Required task 1:
Translate this sentence from the thread about Go into Spanish: "Go is a more restrictive language, which makes it slightly harder to create horrible codebases."
Required task 2:
Write the next few lines of the thread about Go, picking up after its final sentence.

Document text:
Start

One of the original intents of go was to make a static, compiled language that felt familiar to python/ruby programers. This manifests as a really concise syntax (type inference via := etc) and a tight development loop enabled by fast compilation times (enabled by being strict about unused dependencies etc).

I was for a time optimistic you could use it as your scripting language without much downside and get all the upside of compiled static types. Rust looks cool and I want to do a project in it at some point but at the moment I'm most optimistic about python with optional type annotations that are understood by compilers and alternative runtimes.


At Google, Go is mostly used for stuff that they would have used Python for in the past. Idk about the rest of the world.


Currently working as a backend dev in a mid-sized company. Current directive is a gradual migration to Go for backend services that used to be written in Python/Django.


Why?


Go is a more restrictive language, which makes it slightly harder to create horrible codebases. It's also faster and a bit cheaper to deploy.

End

Entries provided:
Start

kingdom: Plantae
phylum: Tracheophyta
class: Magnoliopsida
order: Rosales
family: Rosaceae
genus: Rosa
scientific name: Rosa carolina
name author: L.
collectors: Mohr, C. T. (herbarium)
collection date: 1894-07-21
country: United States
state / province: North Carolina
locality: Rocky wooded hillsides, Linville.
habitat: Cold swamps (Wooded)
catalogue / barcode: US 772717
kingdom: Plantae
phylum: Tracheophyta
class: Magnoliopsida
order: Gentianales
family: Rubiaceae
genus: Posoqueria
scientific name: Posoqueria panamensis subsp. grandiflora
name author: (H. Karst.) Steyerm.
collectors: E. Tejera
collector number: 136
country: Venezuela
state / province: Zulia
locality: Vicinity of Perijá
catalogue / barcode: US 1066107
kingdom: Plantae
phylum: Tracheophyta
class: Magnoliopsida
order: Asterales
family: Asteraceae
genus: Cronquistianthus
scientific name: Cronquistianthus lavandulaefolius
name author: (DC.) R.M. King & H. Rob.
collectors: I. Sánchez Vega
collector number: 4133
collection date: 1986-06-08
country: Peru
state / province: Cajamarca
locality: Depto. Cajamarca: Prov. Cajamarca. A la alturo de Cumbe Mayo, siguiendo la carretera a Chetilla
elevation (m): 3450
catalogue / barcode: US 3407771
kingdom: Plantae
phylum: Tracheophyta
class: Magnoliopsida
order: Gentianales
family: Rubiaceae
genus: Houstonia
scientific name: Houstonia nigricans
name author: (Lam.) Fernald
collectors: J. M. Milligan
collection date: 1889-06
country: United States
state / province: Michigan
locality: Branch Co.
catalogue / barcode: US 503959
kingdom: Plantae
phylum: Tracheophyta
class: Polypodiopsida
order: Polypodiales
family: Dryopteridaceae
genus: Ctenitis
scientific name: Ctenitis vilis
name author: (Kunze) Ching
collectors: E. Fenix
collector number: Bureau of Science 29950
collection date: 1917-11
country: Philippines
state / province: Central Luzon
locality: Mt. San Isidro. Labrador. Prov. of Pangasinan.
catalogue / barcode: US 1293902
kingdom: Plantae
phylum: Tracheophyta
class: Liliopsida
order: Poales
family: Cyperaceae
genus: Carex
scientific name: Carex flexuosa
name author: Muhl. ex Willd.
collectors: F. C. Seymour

End

Written answer 1:
Go es un lenguaje más restrictivo, lo que hace un poco más difícil crear bases de código horribles.

Written answer 2:
> which makes it slightly harder to create horrible codebases

Going to have to strongly disagree. It forces you to make horrible codebases with endless boilerplate code and increased complexity introduced by workarounds for abstractions you can suddenly no longer make due to questionable language limitations. You will get improved performance, however.


I've seen people complain about that, but I've been using golang for over two years, and I haven't really had to face that pain, yet. I used python for twenty years prior to that, and love sophisticated programming constructions (did a lot of work with clojure, learnt haskell, went through On Lisp), so it's not as if I don't know what I'm missing.


Any abstraction possible in Python can be expressed in Go just via the interface{} type, as the type of everything in Python is just interface{}.


No, that's not true at all. Just try to create an OrderedMap that supports the same abstract interface as Go's built-in map type, or try to implement a decimal floating point type that supports the same operators as the built-in binary floating point type. It's not possible.


Whether something can technically be done and whether it is good/easy/simple/etc. are totally different conversations. I'm pretty sure you can't implement a min function that works on both strings and ints in Go by using the interface{} abstraction.


Interesting, I wouldn’t have thought of Go for ML. But I do share the enjoyment of static languages for Ml/data science. You might give Nim a look as it’s pretty practical for wrapping C++ code!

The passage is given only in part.